Semeiotica, che passione…

Cominciamo dal principio. Se nel titolo avete letto “semeiotica” – no, non mi sono sbagliato – avete letto correttamente. Cioè non avete pensato, magari inconsciamente, a un errore di battitura: vi siete limitati a vedere ciò che è. Se, invece, non vi siete accorti dello svarione e avete automaticamente adattato la prima parola a “semiotica” – per via del contesto, della logicità della frase o della coerenza dell’assunto – in realtà avete tradito il testo scritto per conformarlo a una vostra ipotesi di concetto.

La differenza fra “semeiotica” e “semiotica”, infatti, non è solo in una vocale.

Il dizionario Garzanti riporta le seguenti definizioni:
– Semeiotica: “parte della medicina che studia i sintomi delle malattie a scopo diagnostico”.
– Semiotica: “la scienza generale dei segni, linguistici e non linguistici, per mezzo dei quali avviene la comunicazione […]”

Il piccolo gioco che vi ho appena proposto è solo un esempio. Purtroppo, però, qualsiasi testo scritto – applicando il ragionamento alla letteratura – comporta che vi venga realizzata un’opera di lettura e successivamente di comprensione. Se la lettura, in quanto tale, è già minata da “ipotesi di concetto” legate – scientemente o meno – al fruitore stesso dell’opera, quante sono le possibilità che il livello successivo, quello della comprensione, venga realizzato oggettivamente?

Nel racconto “La biblioteca di Babele” di Jorge Luis Borges – protagonista de “Lo spazio nero” numero 23 – esistono moltissimi passaggi che possono generare questo tipo di problematiche. E soprattutto, non ne esiste – a mio avviso – una loro comprensione univoca, completa e oggettiva.

E questo, anche dove sembra regnare la certezza.

Ammetto che la mia copia di “Finzioni” sia un po’ datata: al suo interno non vi sono note né tentativi di chiarimenti. In alcune edizioni più recenti, invece, se ne trovano. La loro presenza, però, non ne garantisce l’esattezza. Partiamo dal numero 25. Al e Leah, inizialmente, affermano nei commenti che 25 è derivante dalla somma di 22 più 3: “Ventidue sono i venticinque simboli ortografici, meno il punto, la virgola e lo spazio (le uniche non-lettere indispensabili per scrivere un testo ben leggibile).”

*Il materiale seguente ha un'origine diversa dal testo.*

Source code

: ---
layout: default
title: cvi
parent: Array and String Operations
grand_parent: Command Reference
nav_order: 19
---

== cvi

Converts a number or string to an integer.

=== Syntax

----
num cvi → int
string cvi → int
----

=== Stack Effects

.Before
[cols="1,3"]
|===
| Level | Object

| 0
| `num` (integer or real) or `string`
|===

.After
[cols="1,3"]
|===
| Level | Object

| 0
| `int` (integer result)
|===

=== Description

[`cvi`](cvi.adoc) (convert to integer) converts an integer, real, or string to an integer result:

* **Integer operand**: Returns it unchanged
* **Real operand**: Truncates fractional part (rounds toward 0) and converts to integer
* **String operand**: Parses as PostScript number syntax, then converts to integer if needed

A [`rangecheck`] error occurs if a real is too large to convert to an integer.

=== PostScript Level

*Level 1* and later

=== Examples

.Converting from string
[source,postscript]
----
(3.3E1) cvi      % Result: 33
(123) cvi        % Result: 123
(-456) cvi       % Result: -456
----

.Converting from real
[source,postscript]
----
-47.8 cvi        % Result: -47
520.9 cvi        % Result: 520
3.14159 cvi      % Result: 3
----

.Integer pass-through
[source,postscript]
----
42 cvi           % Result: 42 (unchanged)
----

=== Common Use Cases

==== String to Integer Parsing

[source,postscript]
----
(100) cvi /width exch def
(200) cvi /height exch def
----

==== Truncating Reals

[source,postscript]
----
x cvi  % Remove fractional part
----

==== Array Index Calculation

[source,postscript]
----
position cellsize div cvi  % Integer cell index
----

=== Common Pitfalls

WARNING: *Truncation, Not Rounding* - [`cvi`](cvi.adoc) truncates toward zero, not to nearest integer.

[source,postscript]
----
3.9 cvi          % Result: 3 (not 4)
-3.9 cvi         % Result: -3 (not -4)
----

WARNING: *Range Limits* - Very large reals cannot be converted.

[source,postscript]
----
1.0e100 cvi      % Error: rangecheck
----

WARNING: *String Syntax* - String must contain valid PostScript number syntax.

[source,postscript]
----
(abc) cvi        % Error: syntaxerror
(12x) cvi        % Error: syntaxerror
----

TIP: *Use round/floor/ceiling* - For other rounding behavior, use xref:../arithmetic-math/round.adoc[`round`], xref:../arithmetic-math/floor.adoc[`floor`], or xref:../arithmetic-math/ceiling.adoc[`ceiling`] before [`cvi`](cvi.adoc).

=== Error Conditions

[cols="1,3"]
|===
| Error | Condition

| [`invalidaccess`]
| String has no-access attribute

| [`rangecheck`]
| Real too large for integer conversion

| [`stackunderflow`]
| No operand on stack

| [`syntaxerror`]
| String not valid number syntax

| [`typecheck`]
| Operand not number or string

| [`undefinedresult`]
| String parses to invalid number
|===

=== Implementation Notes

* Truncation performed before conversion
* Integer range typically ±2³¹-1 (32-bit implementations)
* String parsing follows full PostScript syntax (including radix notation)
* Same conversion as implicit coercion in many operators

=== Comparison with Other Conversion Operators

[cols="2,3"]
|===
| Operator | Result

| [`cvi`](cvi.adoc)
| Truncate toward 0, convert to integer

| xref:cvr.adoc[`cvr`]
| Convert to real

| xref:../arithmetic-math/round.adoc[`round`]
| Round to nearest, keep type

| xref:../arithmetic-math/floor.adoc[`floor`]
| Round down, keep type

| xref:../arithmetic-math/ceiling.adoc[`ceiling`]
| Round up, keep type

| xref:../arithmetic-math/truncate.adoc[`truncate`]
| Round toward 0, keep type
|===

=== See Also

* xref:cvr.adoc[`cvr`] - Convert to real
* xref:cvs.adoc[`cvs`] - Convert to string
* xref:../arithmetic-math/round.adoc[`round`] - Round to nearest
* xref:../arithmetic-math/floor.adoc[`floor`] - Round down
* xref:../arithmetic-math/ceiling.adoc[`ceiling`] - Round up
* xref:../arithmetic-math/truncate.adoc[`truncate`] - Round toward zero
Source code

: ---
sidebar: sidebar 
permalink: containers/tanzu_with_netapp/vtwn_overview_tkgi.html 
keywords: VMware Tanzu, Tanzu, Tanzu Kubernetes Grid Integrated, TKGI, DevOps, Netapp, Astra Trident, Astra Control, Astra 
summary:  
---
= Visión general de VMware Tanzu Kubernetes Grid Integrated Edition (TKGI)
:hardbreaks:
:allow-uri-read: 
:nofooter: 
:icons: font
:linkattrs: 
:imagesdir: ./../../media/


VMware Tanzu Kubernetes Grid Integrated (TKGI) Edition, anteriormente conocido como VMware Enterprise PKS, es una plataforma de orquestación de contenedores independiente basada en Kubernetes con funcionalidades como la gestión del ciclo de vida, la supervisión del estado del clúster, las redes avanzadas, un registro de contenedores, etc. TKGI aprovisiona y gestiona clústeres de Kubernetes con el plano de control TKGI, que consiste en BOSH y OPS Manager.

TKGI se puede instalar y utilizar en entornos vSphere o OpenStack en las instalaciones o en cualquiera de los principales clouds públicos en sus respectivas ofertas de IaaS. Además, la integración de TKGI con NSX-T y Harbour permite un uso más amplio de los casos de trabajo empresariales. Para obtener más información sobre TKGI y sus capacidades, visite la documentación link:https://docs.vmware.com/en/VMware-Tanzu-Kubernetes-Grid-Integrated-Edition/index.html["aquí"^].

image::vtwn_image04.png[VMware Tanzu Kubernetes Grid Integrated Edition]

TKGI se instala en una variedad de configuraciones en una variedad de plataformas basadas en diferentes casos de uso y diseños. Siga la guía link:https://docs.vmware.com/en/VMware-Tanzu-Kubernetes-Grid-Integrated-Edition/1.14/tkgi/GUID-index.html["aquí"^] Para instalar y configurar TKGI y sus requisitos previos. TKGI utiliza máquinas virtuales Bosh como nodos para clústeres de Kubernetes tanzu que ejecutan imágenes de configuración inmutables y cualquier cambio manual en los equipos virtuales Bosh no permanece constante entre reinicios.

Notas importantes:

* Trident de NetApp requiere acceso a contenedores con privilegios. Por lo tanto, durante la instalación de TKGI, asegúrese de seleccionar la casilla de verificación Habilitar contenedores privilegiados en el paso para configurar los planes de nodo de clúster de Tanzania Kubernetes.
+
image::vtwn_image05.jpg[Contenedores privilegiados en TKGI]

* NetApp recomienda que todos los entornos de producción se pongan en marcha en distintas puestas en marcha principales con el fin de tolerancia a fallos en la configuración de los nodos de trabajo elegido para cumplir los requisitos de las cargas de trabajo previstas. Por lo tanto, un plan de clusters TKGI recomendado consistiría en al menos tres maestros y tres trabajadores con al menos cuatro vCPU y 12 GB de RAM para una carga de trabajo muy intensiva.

La spiegazione, ho scoperto poi, è citata in una nota al testo di una moderna versione del libro. Peccato che non sia propriamente esatto. Leah, successivamente, scrive anche: “[…] le lettere ebraiche sono sì 22, ma le tre in più forse non sono i segni d’interpunzione. Ho controllato e in ebraico antico sono solamente 2: lo spazio e una specie di due punti che in realtà dividono solo i vari versetti […]. Sempre Leah, poi, aggiunge anche: “[…] Pare che anticamente esistessero altri tre suoni-lettera, ma devo indagare.”

Il fatto che un’interpretazione venga privilegiata non le conferisce automaticamente lo status di “reale”. Al massimo rimane “verosimile” o “plausibile”. Ma ci ritorneremo sopra in un prossimo appuntamento de “Lo spazio nero”.

Allora cosa significa quel 25? Possiamo ipotizzarlo ma per esserne certi dobbiamo evitare l’errore che sta alla base del tradimento del testo: il cercare di adattarlo alle nostre ipotesi di concetto.

Ecco perché è così necessario trovare delle “chiavi”. Dei fulcri certi e in/dis/pensabili per la comprensione e l’acquisizione del significato dello scritto. O almeno, di uno fra quelli possibili.

Borges ha lasciato molte chiavi nel suo testo. Leah, grazie al suo impegno, ne ha individuate alcune. Altre rimangono ben nascoste.

Io, per esempio, sul 25 ho una personalissima opinione. Mi piace pensare che siano le 22 lettere dell’alfabeto ebraico e i 3 “qerê” introdotti dai Massoreti per correggere il Testo Sacro nei punti dove ritenevano fosse sbagliato.

Correggere il Testo Sacro equivale a correggere l’incorreggibile. Un altro ossimoro legato alla conoscenza e – se così fosse – una chiave che ben si adatta a reinterpretare il racconto di Borges.

Ma ho come l’impressione che ne riparleremo. Almeno per 40 volte.